At the very outset of this post, I first want to offer you, well – future you and your team, some information that will undoubtedly aid you in answering one of the questions in a pub quiz. The question will centre around the Olympic Games and will most likely ask something along the lines of – in what year were the 2020 Olympics held? And you will know that this is a trick question and that the answer is 2021. All because you came to read the ramblings of this pub-obsessed headbanger.

Now, none of this really has any real correlation with the pub about which I intend to speak. But let me be honest with you and admit that this year’s delayed Olympics was the first where a Modern Pentathlon had cause to leave me in thought of a Dublin Pub.
Yes, it was of course in the midst of one of those irksome Monday hangovers when I was putting in the longest of my working hours. I was listening to the radio and heard the far-too-cheery hosts discuss a German Olympian: who had met the ire of the internet when she was found to have punched her horse during the equestrian section of the Modern Pentathlon event. “Was the horse bleeding?” asked the host at one stage. Immediately I was transported to that awkward junction at the top of Camden Street.

Supplied records ->
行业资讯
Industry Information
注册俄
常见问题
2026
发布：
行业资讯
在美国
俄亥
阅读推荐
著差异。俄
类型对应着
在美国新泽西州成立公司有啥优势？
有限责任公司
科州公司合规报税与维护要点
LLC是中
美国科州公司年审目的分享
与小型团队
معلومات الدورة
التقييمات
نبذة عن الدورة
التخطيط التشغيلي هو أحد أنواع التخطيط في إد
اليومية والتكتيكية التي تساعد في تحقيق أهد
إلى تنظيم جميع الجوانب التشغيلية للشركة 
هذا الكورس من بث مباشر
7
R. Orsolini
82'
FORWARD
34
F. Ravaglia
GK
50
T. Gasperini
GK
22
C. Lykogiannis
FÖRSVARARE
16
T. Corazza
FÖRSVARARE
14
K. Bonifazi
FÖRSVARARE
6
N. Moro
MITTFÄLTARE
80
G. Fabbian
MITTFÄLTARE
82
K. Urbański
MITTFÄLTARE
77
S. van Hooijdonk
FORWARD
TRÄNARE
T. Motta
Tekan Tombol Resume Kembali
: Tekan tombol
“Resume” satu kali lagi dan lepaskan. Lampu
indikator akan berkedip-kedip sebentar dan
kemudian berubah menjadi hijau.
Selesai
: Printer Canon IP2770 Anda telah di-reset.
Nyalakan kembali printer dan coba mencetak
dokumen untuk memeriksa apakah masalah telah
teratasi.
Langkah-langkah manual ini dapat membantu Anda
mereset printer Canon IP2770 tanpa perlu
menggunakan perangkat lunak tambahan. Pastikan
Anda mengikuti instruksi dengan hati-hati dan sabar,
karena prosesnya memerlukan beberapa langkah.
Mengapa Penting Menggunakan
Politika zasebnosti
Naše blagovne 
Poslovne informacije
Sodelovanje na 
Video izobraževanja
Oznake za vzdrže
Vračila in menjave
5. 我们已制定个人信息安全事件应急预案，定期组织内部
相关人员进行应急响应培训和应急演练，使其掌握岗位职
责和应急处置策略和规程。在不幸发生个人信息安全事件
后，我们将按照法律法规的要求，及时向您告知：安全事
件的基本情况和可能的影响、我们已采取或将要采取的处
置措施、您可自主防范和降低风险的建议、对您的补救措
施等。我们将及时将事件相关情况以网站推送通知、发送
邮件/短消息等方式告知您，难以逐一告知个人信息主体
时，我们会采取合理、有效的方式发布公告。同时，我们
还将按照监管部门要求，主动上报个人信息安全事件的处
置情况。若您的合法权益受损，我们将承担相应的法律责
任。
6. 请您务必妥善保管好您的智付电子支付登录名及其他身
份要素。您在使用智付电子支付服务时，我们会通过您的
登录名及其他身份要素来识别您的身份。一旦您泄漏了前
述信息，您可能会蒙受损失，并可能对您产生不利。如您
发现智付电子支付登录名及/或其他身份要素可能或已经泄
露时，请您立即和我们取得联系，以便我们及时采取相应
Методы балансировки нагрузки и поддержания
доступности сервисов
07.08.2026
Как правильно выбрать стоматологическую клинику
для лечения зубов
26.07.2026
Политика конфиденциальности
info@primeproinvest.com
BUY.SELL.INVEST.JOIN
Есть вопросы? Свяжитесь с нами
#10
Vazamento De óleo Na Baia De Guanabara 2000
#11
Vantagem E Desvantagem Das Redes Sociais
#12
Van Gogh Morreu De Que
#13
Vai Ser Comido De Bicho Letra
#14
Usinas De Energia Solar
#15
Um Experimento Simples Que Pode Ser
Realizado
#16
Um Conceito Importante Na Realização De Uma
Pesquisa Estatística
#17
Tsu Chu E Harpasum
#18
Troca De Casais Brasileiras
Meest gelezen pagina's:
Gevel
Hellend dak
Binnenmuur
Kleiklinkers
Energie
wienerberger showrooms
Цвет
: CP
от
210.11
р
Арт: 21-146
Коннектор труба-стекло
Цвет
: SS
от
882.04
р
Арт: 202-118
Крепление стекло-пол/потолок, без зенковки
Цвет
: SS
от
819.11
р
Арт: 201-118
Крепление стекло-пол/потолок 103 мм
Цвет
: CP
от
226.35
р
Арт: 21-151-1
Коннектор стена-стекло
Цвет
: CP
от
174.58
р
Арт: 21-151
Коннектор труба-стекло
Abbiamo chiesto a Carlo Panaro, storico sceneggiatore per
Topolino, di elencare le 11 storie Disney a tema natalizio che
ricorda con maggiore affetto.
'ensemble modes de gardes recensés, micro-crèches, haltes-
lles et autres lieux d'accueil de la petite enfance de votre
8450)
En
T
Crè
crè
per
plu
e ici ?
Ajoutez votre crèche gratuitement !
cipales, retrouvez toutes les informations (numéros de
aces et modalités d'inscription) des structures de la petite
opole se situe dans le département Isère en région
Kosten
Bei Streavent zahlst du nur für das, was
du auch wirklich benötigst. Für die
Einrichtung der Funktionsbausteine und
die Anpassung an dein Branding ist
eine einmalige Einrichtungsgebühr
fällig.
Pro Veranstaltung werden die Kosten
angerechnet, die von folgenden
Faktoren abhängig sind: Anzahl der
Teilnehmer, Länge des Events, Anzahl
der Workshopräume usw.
--
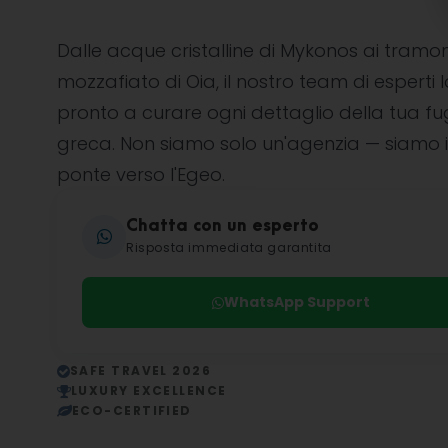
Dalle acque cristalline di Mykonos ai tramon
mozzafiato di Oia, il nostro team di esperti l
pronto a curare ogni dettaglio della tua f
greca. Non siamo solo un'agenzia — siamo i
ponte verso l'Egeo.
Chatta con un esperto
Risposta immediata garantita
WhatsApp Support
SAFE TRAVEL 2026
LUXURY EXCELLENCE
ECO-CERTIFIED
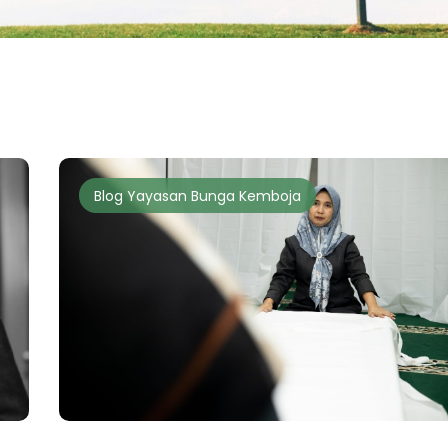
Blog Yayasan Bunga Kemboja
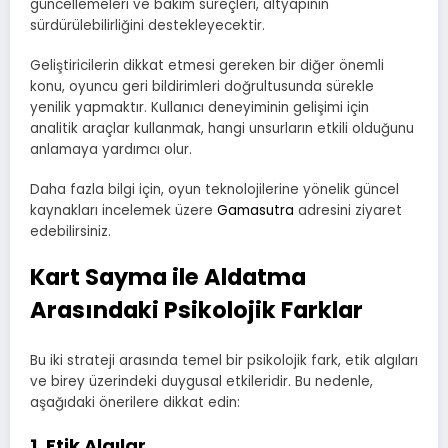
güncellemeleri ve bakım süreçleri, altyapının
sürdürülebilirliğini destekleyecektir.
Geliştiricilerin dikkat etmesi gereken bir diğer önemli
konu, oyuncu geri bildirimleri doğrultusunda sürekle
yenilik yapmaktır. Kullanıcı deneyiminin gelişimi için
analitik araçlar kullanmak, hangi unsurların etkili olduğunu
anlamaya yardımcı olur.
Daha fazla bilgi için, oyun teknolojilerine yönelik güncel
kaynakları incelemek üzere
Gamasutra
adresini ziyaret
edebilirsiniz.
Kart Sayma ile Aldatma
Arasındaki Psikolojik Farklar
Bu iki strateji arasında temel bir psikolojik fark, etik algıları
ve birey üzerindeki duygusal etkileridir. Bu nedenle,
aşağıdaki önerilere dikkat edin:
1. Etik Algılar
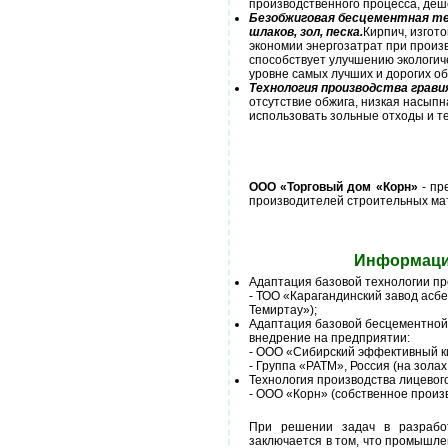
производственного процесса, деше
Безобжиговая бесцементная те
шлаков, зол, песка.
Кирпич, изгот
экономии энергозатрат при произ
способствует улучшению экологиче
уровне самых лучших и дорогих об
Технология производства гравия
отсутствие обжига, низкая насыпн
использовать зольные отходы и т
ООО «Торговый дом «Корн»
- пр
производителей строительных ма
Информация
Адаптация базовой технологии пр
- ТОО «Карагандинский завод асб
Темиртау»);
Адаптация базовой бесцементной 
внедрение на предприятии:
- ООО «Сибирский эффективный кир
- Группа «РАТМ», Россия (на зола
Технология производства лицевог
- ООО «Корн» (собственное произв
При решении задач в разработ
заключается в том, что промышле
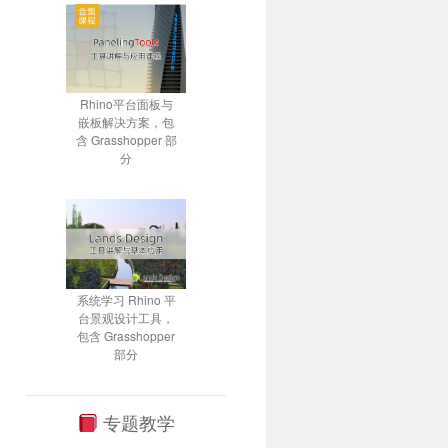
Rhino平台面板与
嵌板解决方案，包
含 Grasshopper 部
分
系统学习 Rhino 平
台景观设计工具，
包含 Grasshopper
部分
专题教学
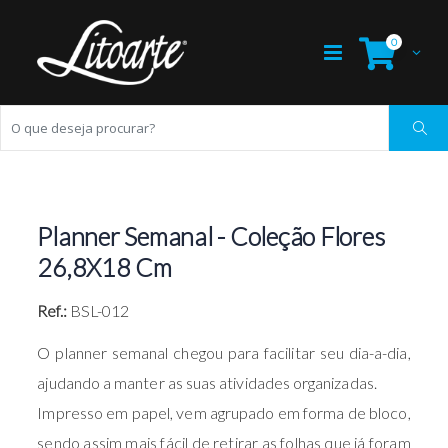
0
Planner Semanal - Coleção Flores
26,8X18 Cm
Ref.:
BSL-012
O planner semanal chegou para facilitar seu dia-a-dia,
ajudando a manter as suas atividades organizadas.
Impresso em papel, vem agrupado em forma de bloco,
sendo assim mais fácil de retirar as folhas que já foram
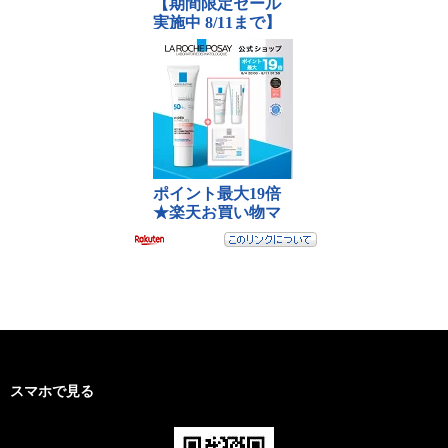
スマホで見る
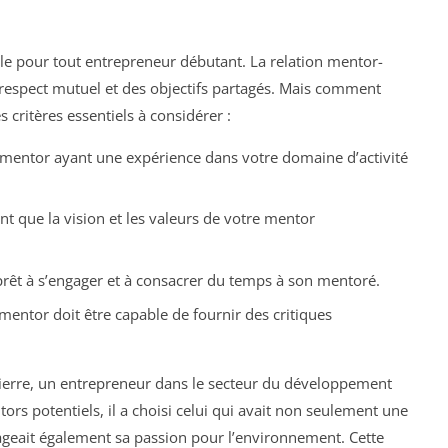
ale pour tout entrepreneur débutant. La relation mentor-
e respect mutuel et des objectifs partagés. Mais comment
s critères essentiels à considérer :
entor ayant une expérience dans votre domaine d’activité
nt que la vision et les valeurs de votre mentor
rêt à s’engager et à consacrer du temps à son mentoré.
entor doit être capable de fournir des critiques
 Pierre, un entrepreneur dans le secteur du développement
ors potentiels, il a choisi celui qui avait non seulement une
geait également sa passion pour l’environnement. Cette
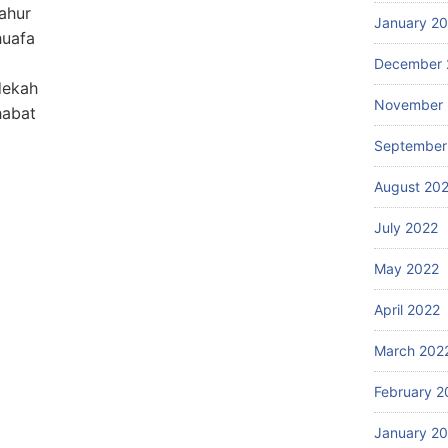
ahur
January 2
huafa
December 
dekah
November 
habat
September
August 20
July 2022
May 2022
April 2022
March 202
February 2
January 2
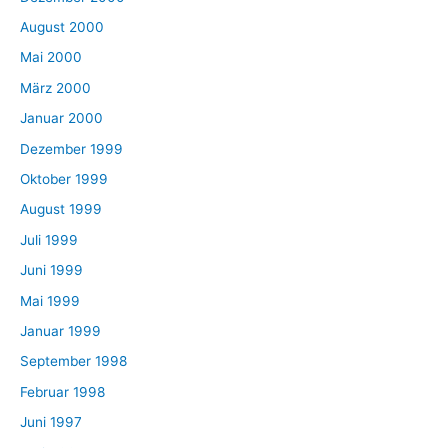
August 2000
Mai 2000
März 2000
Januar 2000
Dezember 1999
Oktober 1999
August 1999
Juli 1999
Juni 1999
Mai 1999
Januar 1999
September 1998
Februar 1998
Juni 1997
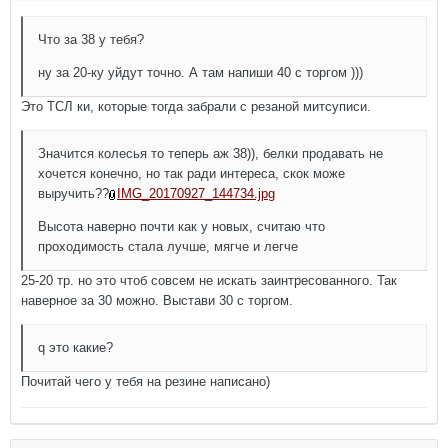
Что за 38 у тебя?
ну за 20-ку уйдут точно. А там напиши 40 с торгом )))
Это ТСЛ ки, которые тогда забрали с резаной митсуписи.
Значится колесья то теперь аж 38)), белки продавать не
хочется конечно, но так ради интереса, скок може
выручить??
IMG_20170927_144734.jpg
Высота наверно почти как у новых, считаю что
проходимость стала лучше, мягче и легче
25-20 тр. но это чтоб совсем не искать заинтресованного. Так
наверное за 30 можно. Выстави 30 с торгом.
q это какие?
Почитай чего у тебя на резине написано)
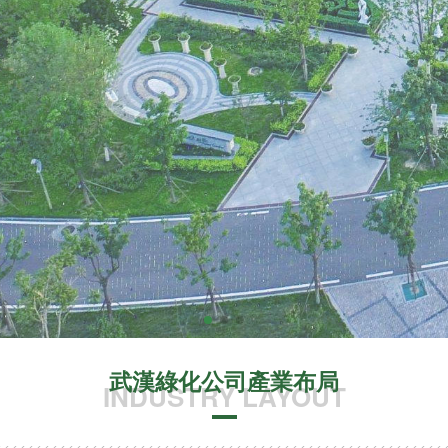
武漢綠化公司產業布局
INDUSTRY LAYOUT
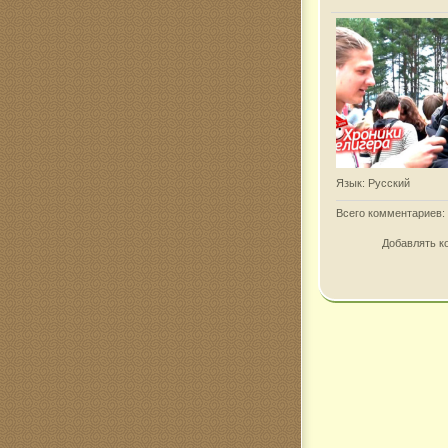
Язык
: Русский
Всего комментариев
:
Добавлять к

Tasks to carry out ->
(a) Convert the part of the listing that opens with the line containing "güncellemeleri ve bakım süreçleri, altyapının" and closes with the line containing "yenilik yapmaktır. Kullanıcı" into a Markdown table with the columns Row and Line, leaving out any blank lines.
(b) Carry on writing the post about the Dublin pub from the point where it stops.
The listing is unrelated to the text.

Written responses ->
(a)
| Row | Line |
|---|---|
| 1 | güncellemeleri ve bakım süreçleri, altyapının |
| 2 | sürdürülebilirliğini destekleyecektir. |
| 3 | Geliştiricilerin dikkat etmesi gereken bir diğer önemli |
| 4 | konu, oyuncu geri bildirimleri doğrultusunda sürekle |
| 5 | yenilik yapmaktır. Kullanıcı deneyiminin gelişimi için |

(b)
A cavernous pub set out on multiple floors, The Bleeding Horse has the distinction of being one of the few Dublin Pubs which retains the name it held prior to the 1872 Licensing Act, which required the proprietor to affix their name to the premises they ran. It should, however, be noted that the pub’s name was changed to The Falcon Inn for a period in the middle of the 20th Century, and having done a bit of archive digging on it, I’ve found that most mentions of the name in the media are to lament it having been changed in the first place – one such article being humorously headlined: What’s bleeding wrong with the old name?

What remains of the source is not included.